La persona que viene a socorrerme tiene sólo cuatro años. Esto no dice mucho de mí, más bien al contrario, pero es así, qué le voy a hacer.

La niña de las mejillas rojas y redondas como manzanas aparece de pronto en mitad del campo; creo que lleva ya un buen rato ahí, divirtiéndose con el espectáculo, y habrá reprimido a duras penas la bonita carcajada que ha delatado su presencia. Como para disculparse por haberse reído de mí, se acerca, me regaña con un pequeño empujón, coge la ubre del yak con un gesto vivo y se echa a reír otra vez con ganas, mientras un chorro de leche cae salpicando en el cubo. De modo que era así de fácil, ahora tengo que responder al reto que me impone, a la vez que me empuja hacia el flanco del animal. Me arrodillo, la niña me observa y aplaude cuando consigo, por fin, que salgan unas gotitas de leche. Se tumba en la hierba, con los brazos en cruz, y se queda así, vigilándome. Pese a su corta edad, su presencia me resulta tranquilizadora. Esta tarde supone para mí un rato de paz y de alegría. Un poco más tarde bajamos juntos hacia el campamento.

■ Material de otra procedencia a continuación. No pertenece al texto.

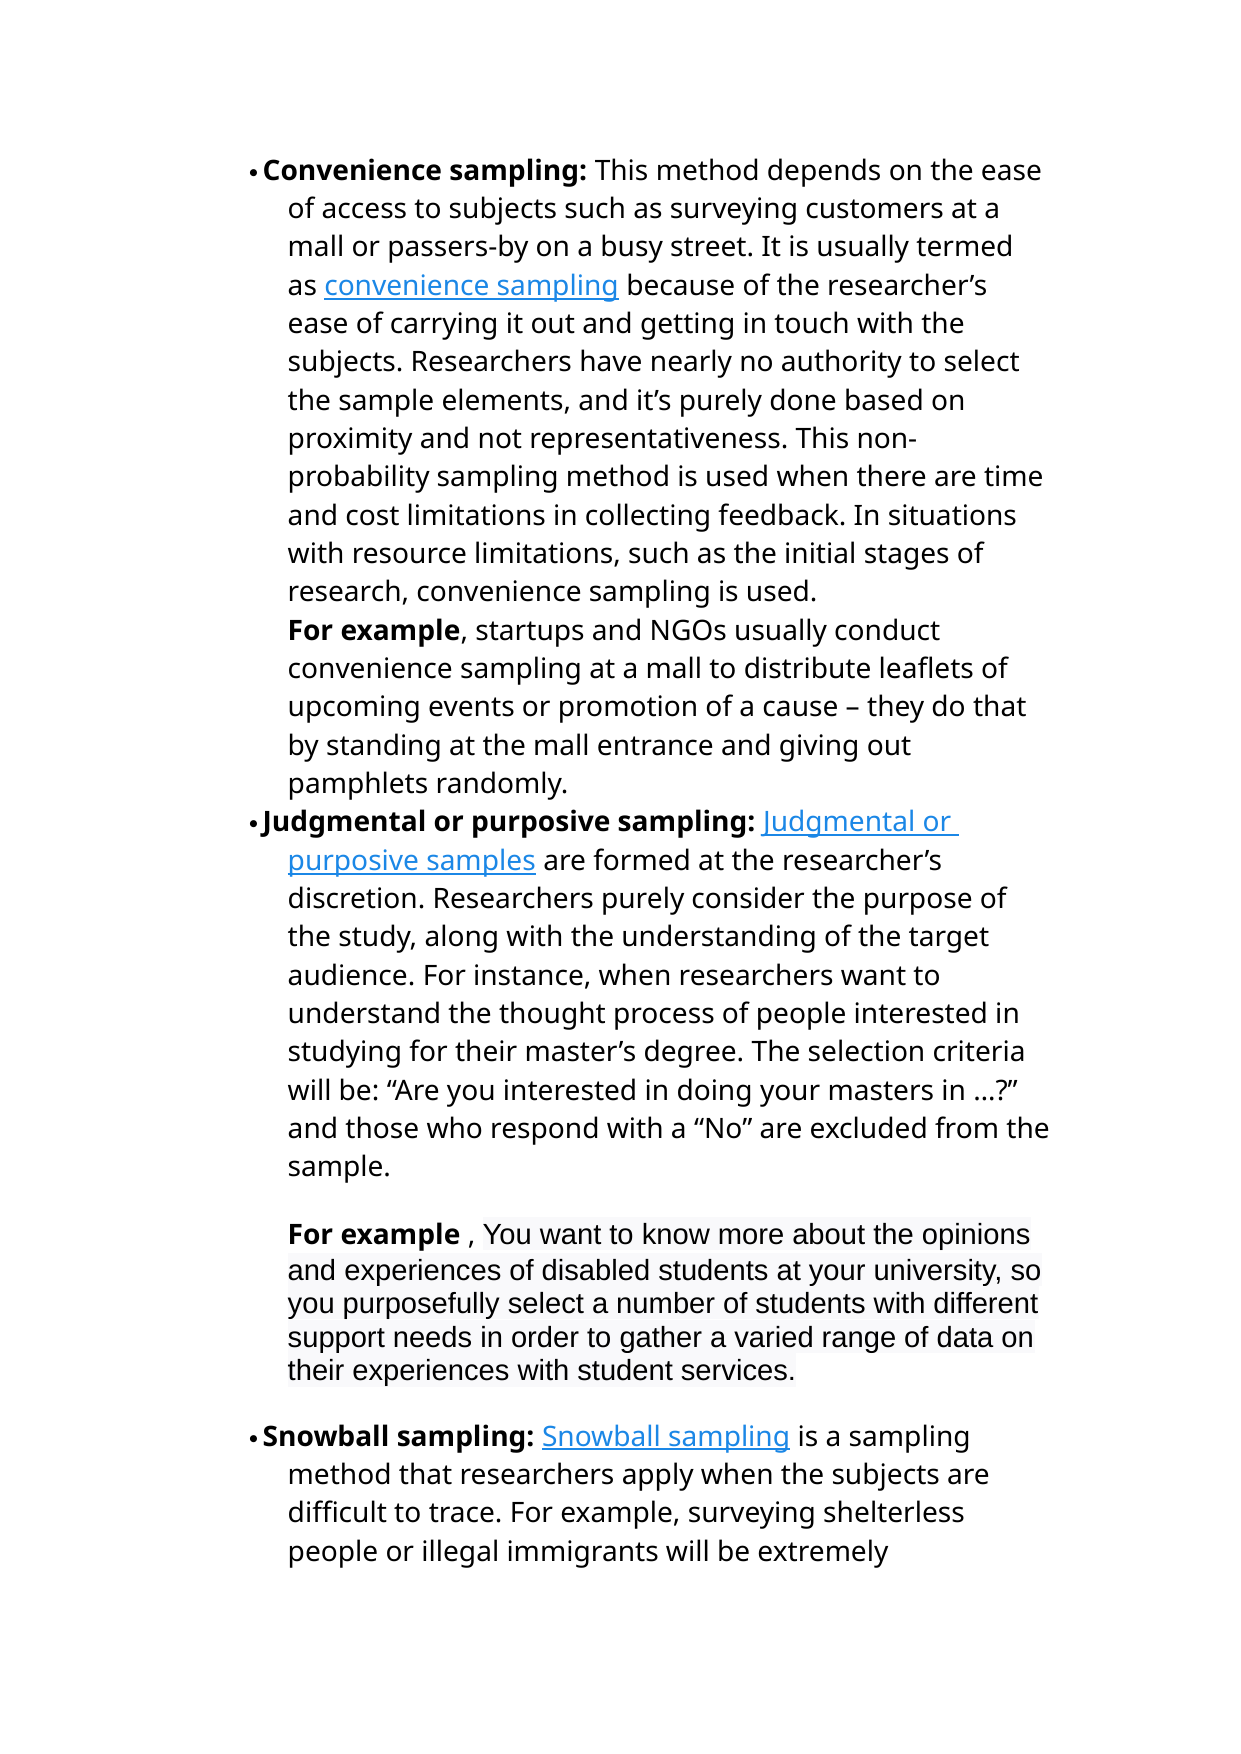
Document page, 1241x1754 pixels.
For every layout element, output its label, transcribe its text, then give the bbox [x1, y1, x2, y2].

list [250, 1416, 1053, 1569]
list Judgmental or purposive sampling: Judgmental or purposive samples are formed at the researcher’s discretion. Researchers purely consider the purpose of the study, along with the understanding of the target audience. For instance, when researchers want to understand the thought process of people interested in studying for their master’s degree. The selection criteria will be: “Are you interested in doing your masters in …?” and those who respond with a “No” are excluded from the sample. [250, 802, 1053, 1185]
text For example , You want to know more about the opinions and experiences of disabled students at your university, so you purposefully select a number of students with different support needs in order to gather a varied range of data on their experiences with student services. [287, 1214, 1053, 1387]
list Convenience sampling: This method depends on the ease of access to subjects such as surveying customers at a mall or passers-by on a busy street. It is usually termed as convenience sampling because of the researcher’s ease of carrying it out and getting in touch with the subjects. Researchers have nearly no authority to select the sample elements, and it’s purely done based on proximity and not representativeness. This non-probability sampling method is used when there are time and cost limitations in collecting feedback. In situations with resource limitations, such as the initial stages of research, convenience sampling is used. For example, startups and NGOs usually conduct convenience sampling at a mall to distribute leaflets of upcoming events or promotion of a cause – they do that by standing at the mall entrance and giving out pamphlets randomly. [250, 150, 1053, 802]
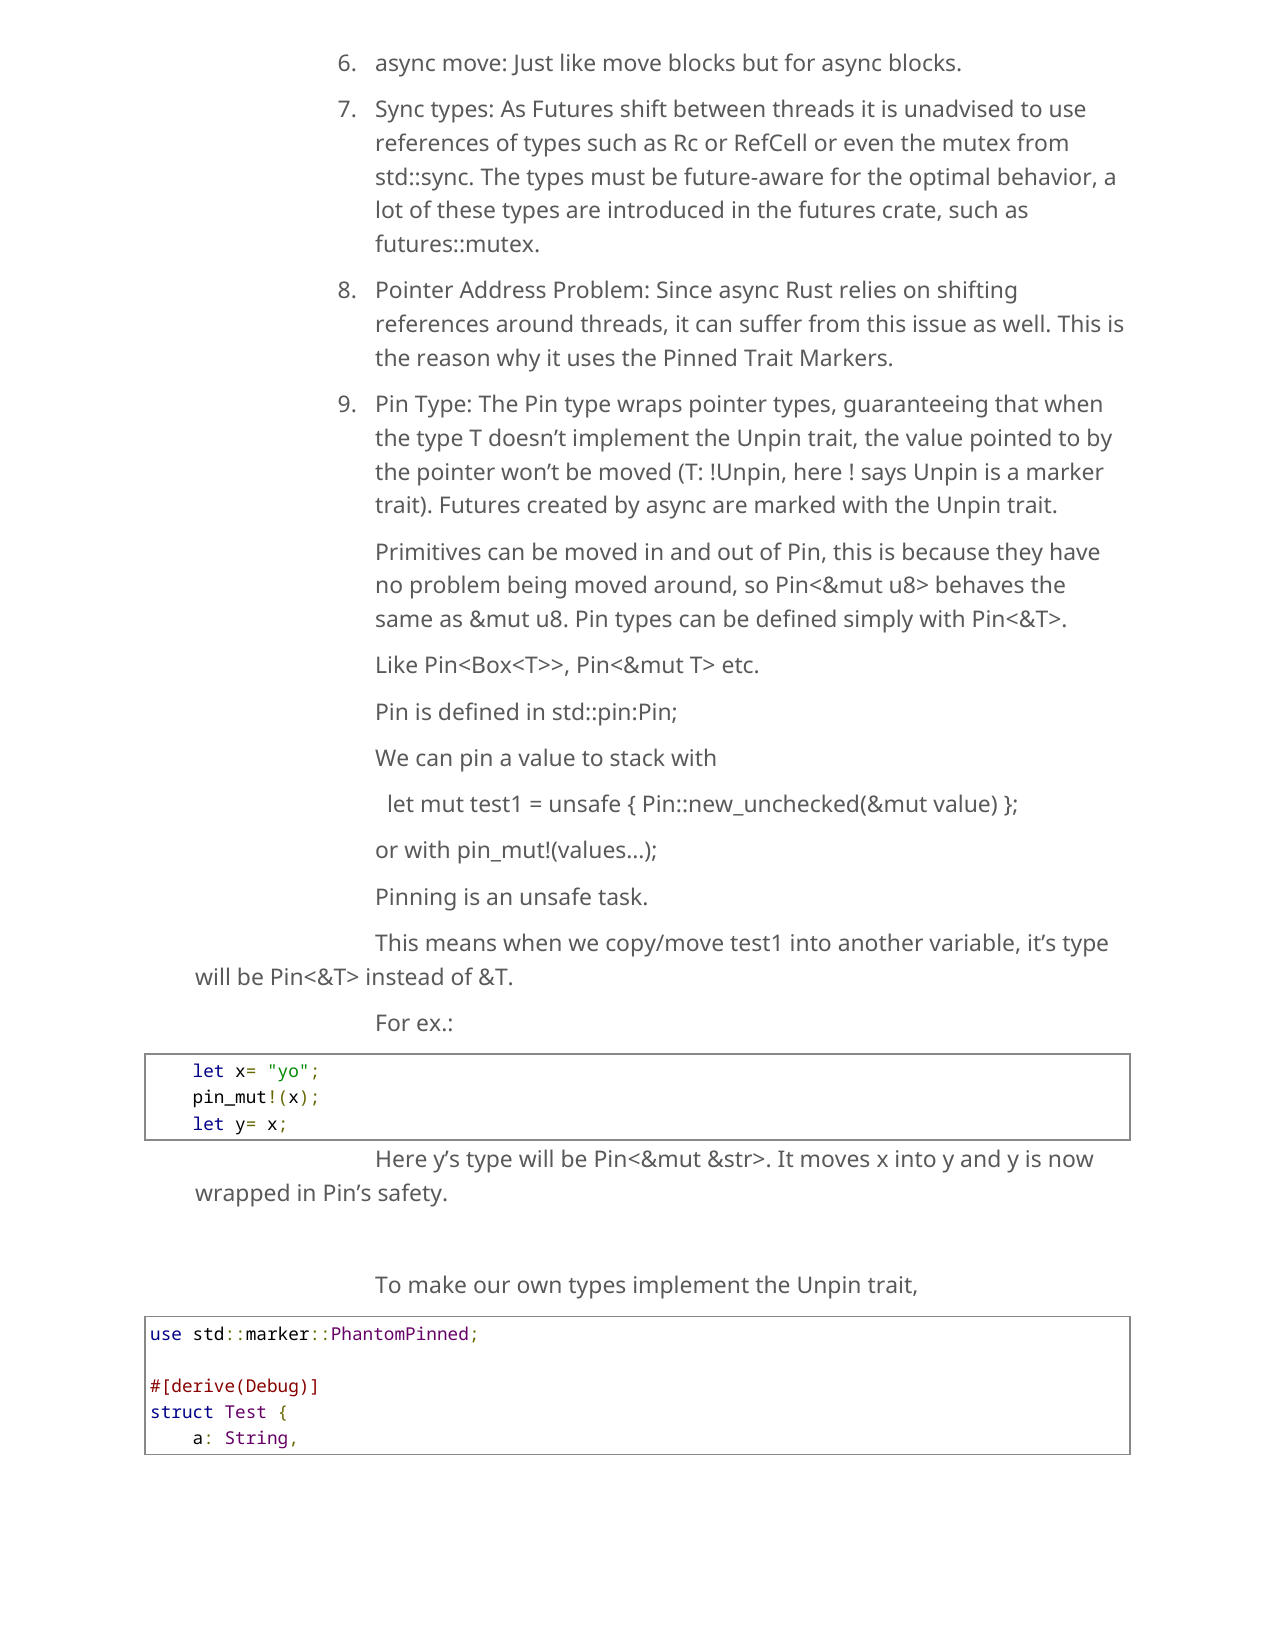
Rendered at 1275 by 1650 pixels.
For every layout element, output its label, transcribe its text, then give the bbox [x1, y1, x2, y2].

Junto a la tienda en la que dormí anoche se levantan hoy otras dos más, ahora hay tres familias reunidas alrededor de una gran hoguera. Cuando voy en dirección al campamento con mi pequeña acompañante, los hombres vienen a nuestro encuentro; mi anfitrión me indica que siga mi camino. Me esperan las mujeres, ellos se van a reunir el ganado. Me siento algo humillado de que no cuenten conmigo para una misión mucho más viril que la que me han encomendado.